О. Мандельштам, «Стихи о неизвестном солдате» 

Лирика Р.-М. Рильке, П. Валери, Т. Элиота, О. Мандельштама – опыт освоения отчуждённых, заличностных, «десятичноозначенных» структур, уже не самовыражение, а скорее «его-выражение». "...Всеядный и деятельный – океан без окна..." Движение лирики за пределы лирического «я» обнаруживает глубину другого, более фундаментального опыта. У метареалистов это идеи и универсалии высшего порядка, архетипы, кенотипы, глубинные сущности, константы природы и цивилизации. У концептуалистов – это механизмы массового сознания и повседневной речи, которые действуют автоматически, как бы минуя волю и сознание человека, говорят «сквозь» него, а иногда пародийно репрезентируют трансцендентный субъект истории («Вот всех я по местам расставил / Вот этих справа я поставил /Вот этих слева я поставил / Всех прочих на потом оставил» – «Куликово поле» Д. Пригова).

Б. К.: И всё-таки – Ваше движение в сторону от поэзии означает ли, что не стоит ждать Ваших новых проектов, исследований, связанных с ней?

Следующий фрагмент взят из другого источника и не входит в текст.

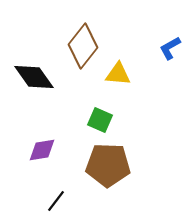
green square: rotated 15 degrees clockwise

М. Э.: Думаю, после книг «Поэзия и сверхпоэзия» и «Стихи и стихии. Природа в русской поэзии 18-20 вв.», а также нескольких глав в книгах «Ирония идеала. Парадоксы русской литературы» и «Постмодернизм в России», я в основном сказал о поэзии все, что мог, хотя, конечно, никогда нельзя говорить «никогда».